Schools are anticipated to provide children with maximum physical and emotional safety and foster their full-fledged development. Thus, school shooting incidents are taken as unbearable tragedies, leading to substantial media attention. From my perspective, active attempts to rationalize and explain mass murderers’ behavior by attracting attention to their personal lives are not always productive. By this, mass media sources can unintentionally romanticize these lonely and rejected individuals whose mental instability eventually takes such terrible forms.
On the one hand, media coverage of the Columbine shootings, Sandy Hook shootings, and similar events can lead to positive social changes if the accents are placed on learning from the incident. As Kendall (2018) explains, aside from informational purposes, media attention to the Columbine Massacre was aimed at starting a productive dialogue and reporting research on the predictors of school violence, such as the number of enrolled students. This might exemplify crime prevention authorities’ genuine desire to take an objective look at such tragedies and explore factors and security systems’ deficiencies that support offenders in fulfilling their goals.

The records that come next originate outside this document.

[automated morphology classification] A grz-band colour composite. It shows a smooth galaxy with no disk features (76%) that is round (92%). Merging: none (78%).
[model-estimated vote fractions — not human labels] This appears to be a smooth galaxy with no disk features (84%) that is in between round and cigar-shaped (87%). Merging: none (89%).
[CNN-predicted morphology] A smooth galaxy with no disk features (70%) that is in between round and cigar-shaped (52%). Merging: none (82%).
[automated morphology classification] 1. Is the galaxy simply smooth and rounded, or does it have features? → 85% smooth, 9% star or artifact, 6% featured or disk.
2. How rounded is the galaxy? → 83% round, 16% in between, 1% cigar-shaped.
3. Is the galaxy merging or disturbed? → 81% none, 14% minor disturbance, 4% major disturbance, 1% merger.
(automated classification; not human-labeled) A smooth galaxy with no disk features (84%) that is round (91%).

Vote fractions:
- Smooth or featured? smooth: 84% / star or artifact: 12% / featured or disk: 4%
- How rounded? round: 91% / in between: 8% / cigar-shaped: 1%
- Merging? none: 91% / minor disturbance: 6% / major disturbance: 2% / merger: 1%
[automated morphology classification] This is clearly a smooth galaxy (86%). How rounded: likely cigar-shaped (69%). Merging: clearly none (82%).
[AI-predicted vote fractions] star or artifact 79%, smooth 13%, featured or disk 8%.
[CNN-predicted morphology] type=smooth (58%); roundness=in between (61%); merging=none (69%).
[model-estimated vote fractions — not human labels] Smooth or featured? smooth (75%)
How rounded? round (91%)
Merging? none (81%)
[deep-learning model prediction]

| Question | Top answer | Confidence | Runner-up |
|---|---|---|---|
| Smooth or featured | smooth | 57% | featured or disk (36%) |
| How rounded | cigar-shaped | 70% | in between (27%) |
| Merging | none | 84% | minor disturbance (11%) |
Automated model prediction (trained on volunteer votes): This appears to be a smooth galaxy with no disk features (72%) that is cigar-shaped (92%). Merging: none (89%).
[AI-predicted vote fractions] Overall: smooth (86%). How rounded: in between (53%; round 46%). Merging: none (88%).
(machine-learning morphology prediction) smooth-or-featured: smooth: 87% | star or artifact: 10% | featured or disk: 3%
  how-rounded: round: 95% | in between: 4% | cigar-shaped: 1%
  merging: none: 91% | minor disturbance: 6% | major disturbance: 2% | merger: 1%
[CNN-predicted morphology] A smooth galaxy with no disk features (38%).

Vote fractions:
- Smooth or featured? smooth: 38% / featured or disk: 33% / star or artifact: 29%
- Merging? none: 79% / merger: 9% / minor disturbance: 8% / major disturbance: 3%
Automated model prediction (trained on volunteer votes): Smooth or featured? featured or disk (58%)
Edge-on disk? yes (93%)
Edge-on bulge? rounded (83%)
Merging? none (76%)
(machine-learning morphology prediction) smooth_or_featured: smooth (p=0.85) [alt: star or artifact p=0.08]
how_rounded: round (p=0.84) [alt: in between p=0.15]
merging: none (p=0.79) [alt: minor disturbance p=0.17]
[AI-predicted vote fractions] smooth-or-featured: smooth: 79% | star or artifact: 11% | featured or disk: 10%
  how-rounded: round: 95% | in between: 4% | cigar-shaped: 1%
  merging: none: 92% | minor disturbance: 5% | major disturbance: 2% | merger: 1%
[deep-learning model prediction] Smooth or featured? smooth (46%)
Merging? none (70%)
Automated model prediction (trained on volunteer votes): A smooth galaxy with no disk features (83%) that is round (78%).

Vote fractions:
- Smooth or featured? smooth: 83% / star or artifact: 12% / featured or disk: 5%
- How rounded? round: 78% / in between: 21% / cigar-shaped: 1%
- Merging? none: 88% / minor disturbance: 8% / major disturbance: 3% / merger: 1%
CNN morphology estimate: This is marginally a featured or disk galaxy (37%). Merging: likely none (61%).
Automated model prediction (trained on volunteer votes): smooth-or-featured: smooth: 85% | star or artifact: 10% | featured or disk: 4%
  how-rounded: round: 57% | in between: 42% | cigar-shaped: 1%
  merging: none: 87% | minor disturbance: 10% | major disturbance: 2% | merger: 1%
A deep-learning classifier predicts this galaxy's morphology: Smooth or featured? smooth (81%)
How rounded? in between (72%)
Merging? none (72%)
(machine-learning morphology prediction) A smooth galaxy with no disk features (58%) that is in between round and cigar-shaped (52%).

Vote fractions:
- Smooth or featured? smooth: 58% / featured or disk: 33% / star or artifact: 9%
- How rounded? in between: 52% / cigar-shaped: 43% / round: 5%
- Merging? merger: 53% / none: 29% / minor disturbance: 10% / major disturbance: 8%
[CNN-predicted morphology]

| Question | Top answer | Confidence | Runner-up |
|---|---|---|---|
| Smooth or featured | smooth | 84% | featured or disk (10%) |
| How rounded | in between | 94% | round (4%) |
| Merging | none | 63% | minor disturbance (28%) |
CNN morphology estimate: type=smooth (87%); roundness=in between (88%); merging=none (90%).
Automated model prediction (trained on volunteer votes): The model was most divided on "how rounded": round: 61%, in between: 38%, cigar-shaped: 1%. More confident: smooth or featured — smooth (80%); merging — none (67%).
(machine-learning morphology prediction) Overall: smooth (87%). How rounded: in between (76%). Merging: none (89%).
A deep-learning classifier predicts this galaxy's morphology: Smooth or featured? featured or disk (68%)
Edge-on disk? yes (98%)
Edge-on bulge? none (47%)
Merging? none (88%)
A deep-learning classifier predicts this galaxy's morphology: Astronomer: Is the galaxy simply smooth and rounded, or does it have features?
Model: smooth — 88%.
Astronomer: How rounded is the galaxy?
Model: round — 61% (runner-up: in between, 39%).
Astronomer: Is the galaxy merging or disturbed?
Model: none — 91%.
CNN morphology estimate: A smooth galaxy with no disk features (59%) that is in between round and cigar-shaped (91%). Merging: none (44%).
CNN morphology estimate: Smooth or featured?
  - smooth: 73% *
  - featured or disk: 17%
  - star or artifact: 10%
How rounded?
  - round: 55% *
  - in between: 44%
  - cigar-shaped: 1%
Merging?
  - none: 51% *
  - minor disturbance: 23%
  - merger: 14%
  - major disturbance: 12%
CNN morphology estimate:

On the other hand, news article writers’ and reporters’ focus is sometimes narrowed to the offender’s personality traits, mental issues, acquaintances’ memories, and other personal facts. As I believe it can spark other mentally unstable people’s interest, encouraging them to develop a philosophy of mass murder and form groups to copy their idol’s violent behaviors. According to Kendall (2018), each school killing only “intensifies our fright and heightens our concern” regarding schools’ actual safety (p. 395). If the media attention to Columbine-like crimes is ubiquitous and emphasizes society’s uncontrollable fear, it might further provoke potential offenders to play on their community’s feelings and take vengeance for something. Based on psychotherapy research, the cases of obsession with mass murderers, including Columbine shooters, are not uncommon and can be correlated with the desire to join organized Islamic extremist movements (Suit, 2017). Therefore, my position is that extensive personality-centered media coverage can give people with mental illness or aggression control issues an idea that they have like-minded people, thus leading to links and communication between violent individuals and further crime.
References
Kendall, D. (2018). Sociology in our times: The essentials (11th ed.). Cengage Learning.
Suit, M. (2017). Dreaming of Columbine: Exploring an offender’s preoccupation with the Columbine Massacre. Psychoanalytic Psychotherapy, 31(4), 355-366. Web.